### Work to be completed
From the listing below, collect each line containing the string "that", and copy those lines in full. Case counts.

### Data provided
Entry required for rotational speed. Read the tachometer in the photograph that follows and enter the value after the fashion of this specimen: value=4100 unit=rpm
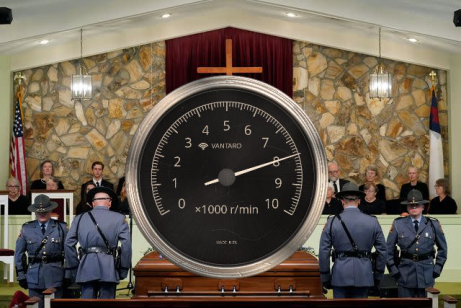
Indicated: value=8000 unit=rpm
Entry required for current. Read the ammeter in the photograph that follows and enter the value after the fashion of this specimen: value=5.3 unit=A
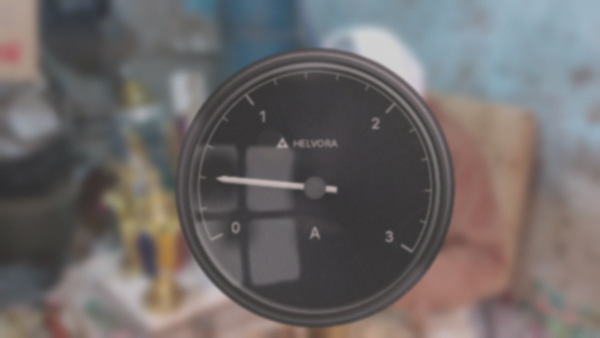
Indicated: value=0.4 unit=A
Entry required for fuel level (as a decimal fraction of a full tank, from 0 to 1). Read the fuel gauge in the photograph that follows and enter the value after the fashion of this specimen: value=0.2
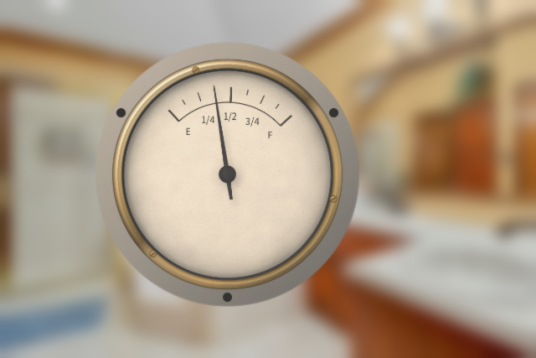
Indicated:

### Written answer
Entry required for rotational speed. Read the tachometer in the photograph that follows and enter the value after the fashion of this specimen: value=4100 unit=rpm
Entry required for current. Read the ammeter in the photograph that follows and enter the value after the fashion of this specimen: value=5.3 unit=A
Entry required for fuel level (as a decimal fraction of a full tank, from 0 to 1). Read the fuel gauge in the photograph that follows and enter the value after the fashion of this specimen: value=0.2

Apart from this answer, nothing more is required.